═══ Records for processing
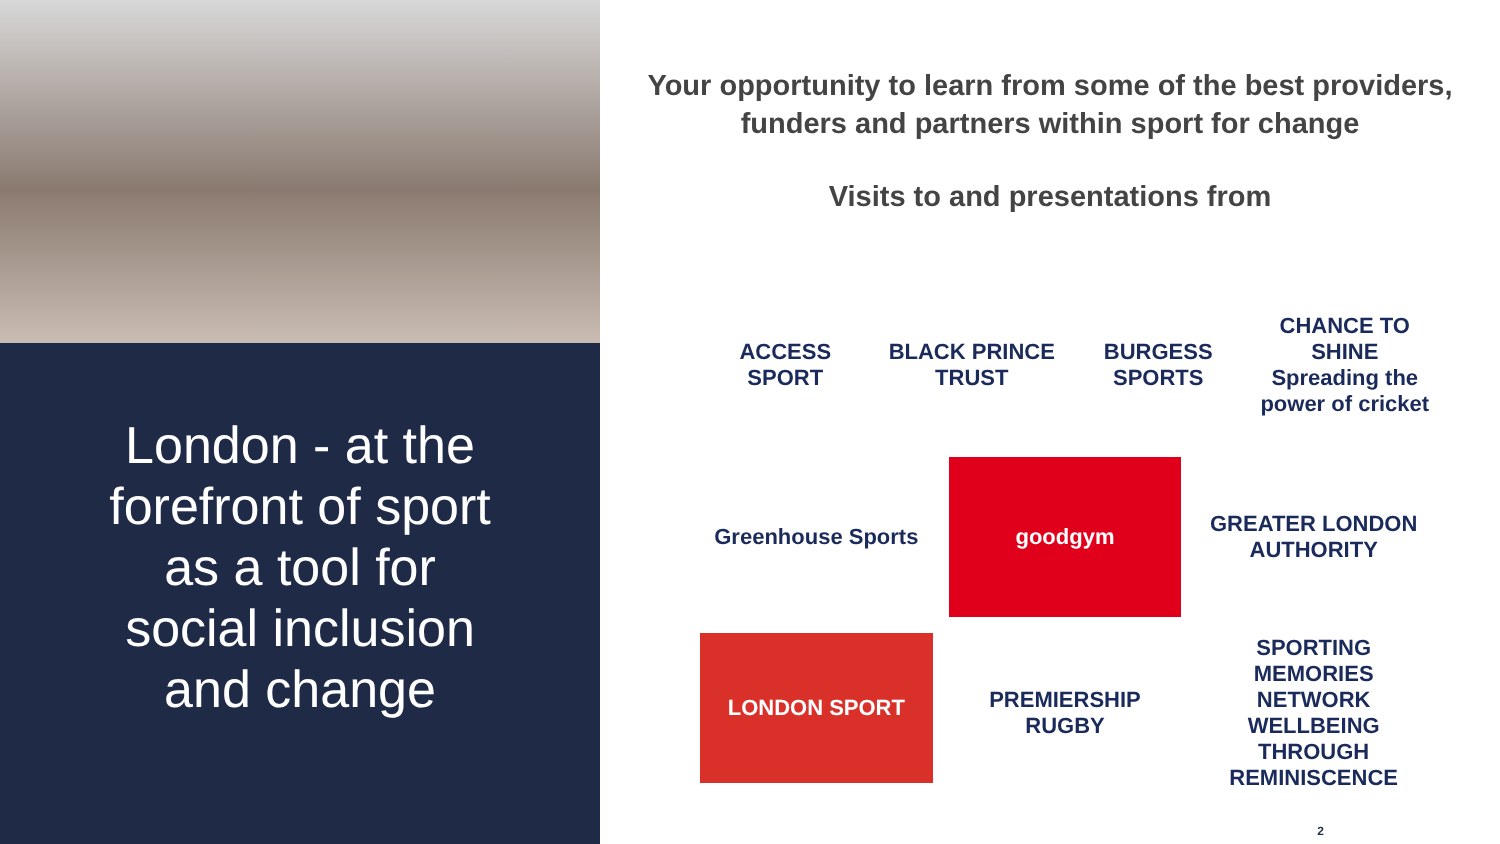London - at the
forefront of sport
as a tool for
social inclusion
and change
Your opportunity to learn from some of the best providers, funders and partners within sport for change
Visits to and presentations from
ACCESS SPORT
BLACK PRINCE TRUST
BURGESS SPORTS
CHANCE TO SHINE
Spreading the power of cricket
Greenhouse Sports
goodgym
GREATER LONDON AUTHORITY
LONDON SPORT
PREMIERSHIP RUGBY
SPORTING MEMORIES NETWORK
WELLBEING THROUGH REMINISCENCE
2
══════
> _Work request_: Report the lines above that contain "change".

> _Response below_:
and change
Your opportunity to learn from some of the best providers, funders and partners within sport for change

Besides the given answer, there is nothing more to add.